**Aim of the exercise**
All of the data below is to be output without alteration.

──────── Input

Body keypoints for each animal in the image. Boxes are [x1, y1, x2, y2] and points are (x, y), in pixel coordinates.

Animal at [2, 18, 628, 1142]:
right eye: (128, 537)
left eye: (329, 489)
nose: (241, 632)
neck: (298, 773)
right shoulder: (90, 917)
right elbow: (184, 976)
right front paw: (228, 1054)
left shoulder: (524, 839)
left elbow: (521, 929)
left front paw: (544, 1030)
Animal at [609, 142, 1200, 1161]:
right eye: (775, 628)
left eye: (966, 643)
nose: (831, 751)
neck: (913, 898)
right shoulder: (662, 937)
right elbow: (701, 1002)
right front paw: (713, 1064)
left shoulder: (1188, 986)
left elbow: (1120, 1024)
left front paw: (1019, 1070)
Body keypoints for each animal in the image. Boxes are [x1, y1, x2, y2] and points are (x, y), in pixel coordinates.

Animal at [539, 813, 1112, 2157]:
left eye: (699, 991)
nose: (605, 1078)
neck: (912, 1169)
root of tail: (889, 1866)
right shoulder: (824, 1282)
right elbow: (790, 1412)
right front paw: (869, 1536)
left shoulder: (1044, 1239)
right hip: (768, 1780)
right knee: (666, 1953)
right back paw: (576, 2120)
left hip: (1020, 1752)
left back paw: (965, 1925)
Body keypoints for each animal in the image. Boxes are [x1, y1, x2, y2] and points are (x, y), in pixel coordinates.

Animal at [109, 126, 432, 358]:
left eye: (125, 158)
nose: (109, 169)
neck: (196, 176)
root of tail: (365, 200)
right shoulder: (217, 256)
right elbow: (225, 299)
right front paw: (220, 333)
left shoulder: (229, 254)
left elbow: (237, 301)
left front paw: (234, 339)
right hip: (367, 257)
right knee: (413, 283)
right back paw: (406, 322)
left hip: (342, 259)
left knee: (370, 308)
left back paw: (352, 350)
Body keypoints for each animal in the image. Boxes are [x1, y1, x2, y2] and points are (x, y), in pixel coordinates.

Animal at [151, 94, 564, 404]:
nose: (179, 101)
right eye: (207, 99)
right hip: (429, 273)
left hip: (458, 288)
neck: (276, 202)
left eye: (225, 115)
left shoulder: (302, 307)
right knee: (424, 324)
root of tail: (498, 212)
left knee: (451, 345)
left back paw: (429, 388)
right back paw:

────────────────

**Answer to the exercise**
Body keypoints for each animal in the image. Boxes are [x1, y1, x2, y2] and points are (x, y), in pixel coordinates.

Animal at [2, 18, 628, 1142]:
right eye: (128, 537)
left eye: (329, 489)
nose: (241, 632)
neck: (298, 773)
right shoulder: (90, 917)
right elbow: (184, 976)
right front paw: (228, 1054)
left shoulder: (524, 839)
left elbow: (521, 929)
left front paw: (544, 1030)
Animal at [609, 142, 1200, 1161]:
right eye: (775, 628)
left eye: (966, 643)
nose: (831, 751)
neck: (913, 898)
right shoulder: (662, 937)
right elbow: (701, 1002)
right front paw: (713, 1064)
left shoulder: (1188, 986)
left elbow: (1120, 1024)
left front paw: (1019, 1070)
Body keypoints for each animal in the image. Boxes are [x1, y1, x2, y2] and points are (x, y), in pixel coordinates.

Animal at [539, 813, 1112, 2157]:
left eye: (699, 991)
nose: (605, 1078)
neck: (912, 1169)
root of tail: (889, 1866)
right shoulder: (824, 1282)
right elbow: (790, 1412)
right front paw: (869, 1536)
left shoulder: (1044, 1239)
right hip: (768, 1780)
right knee: (666, 1953)
right back paw: (576, 2120)
left hip: (1020, 1752)
left back paw: (965, 1925)
Body keypoints for each animal in the image. Boxes are [x1, y1, x2, y2] and points are (x, y), in pixel coordinates.

Animal at [109, 126, 432, 358]:
left eye: (125, 158)
nose: (109, 169)
neck: (196, 176)
root of tail: (365, 200)
right shoulder: (217, 256)
right elbow: (225, 299)
right front paw: (220, 333)
left shoulder: (229, 254)
left elbow: (237, 301)
left front paw: (234, 339)
right hip: (367, 257)
right knee: (413, 283)
right back paw: (406, 322)
left hip: (342, 259)
left knee: (370, 308)
left back paw: (352, 350)
Body keypoints for each animal in the image. Boxes are [x1, y1, x2, y2] and points are (x, y), in pixel coordinates.

Animal at [151, 94, 564, 404]:
nose: (179, 101)
right eye: (207, 99)
right hip: (429, 273)
left hip: (458, 288)
neck: (276, 202)
left eye: (225, 115)
left shoulder: (302, 307)
right knee: (424, 324)
root of tail: (498, 212)
left knee: (451, 345)
left back paw: (429, 388)
right back paw:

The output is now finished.